● Recorded data
====================

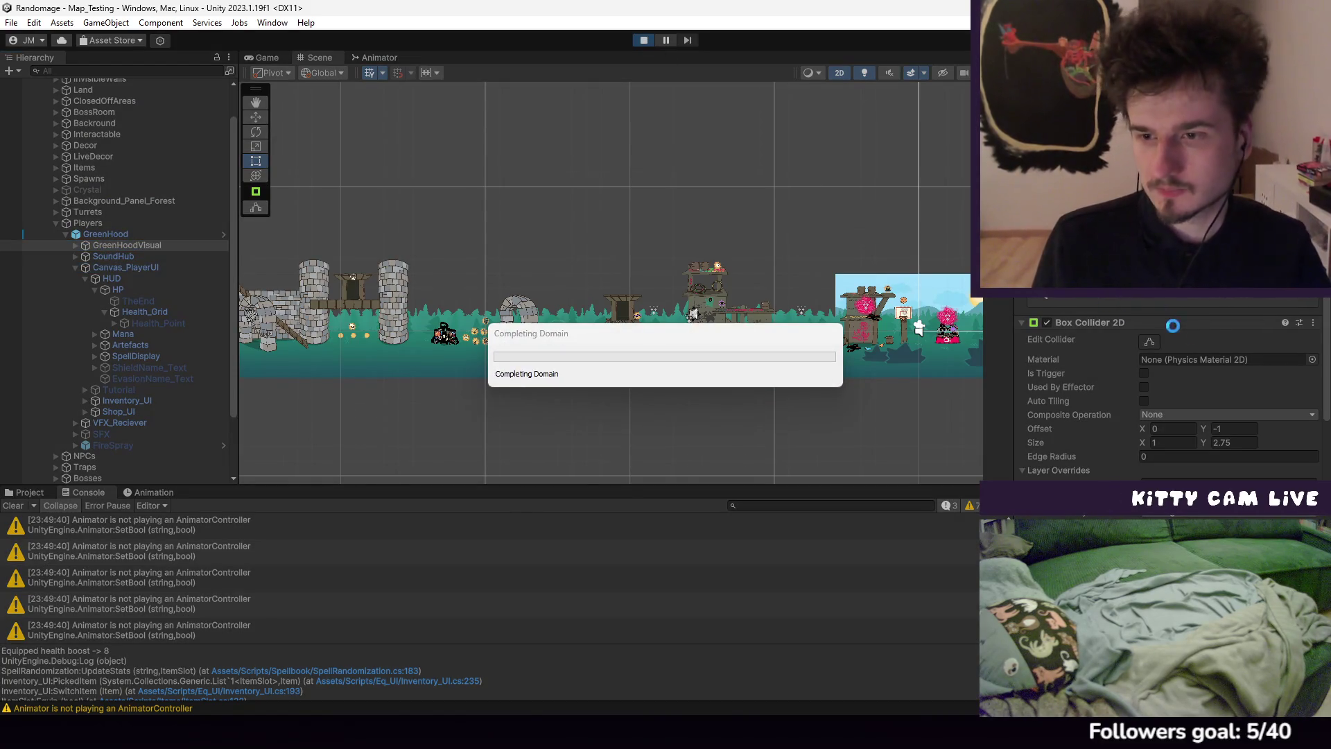
Walk left, equip the Heart Necklace from the artifacts inventory for five hearts, then stop play
scroll(1200, 384, "down", 5)
scroll(1200, 384, "down", 5)
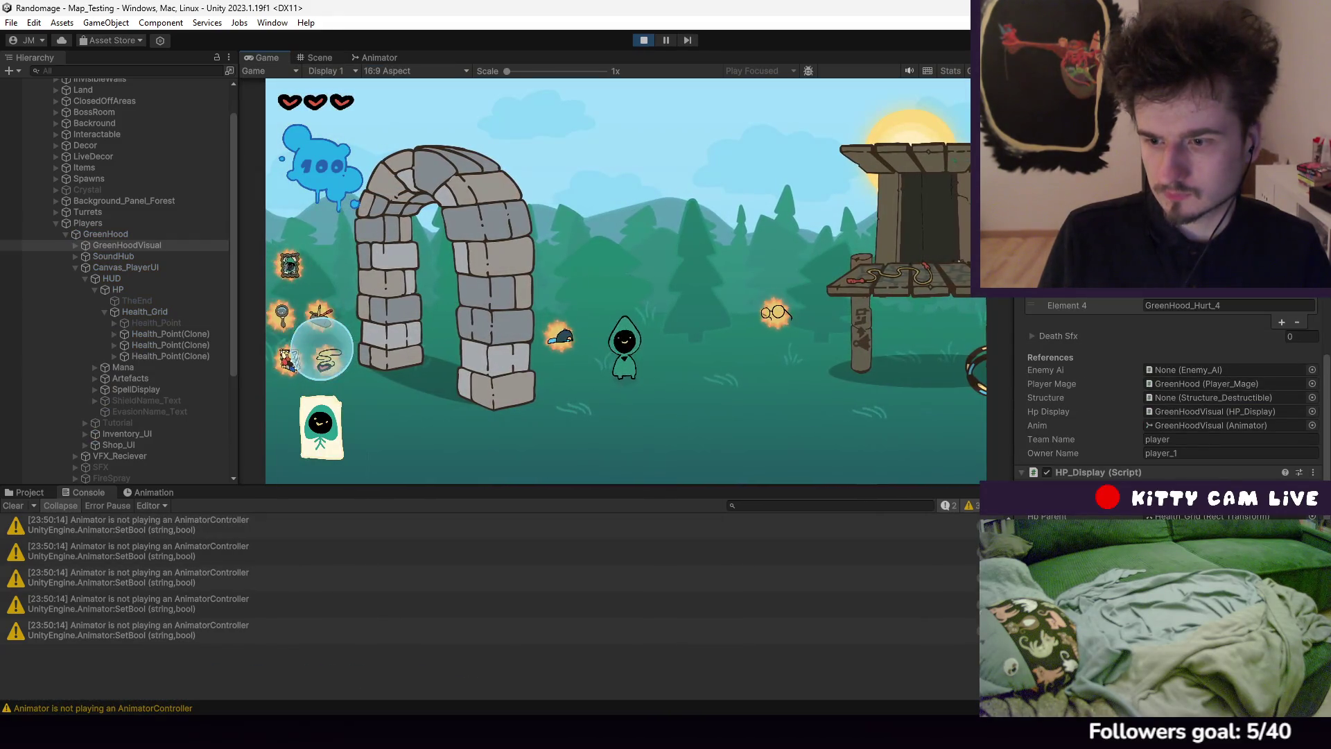
key("a")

====================

● Aim of the task
Everything in the data must be printed verbatim except the pictures.

● Exercise response
Walk left, equip the Heart Necklace from the artifacts inventory for five hearts, then stop play
scroll(1200, 384, "down", 5)
scroll(1200, 384, "down", 5)
key("a")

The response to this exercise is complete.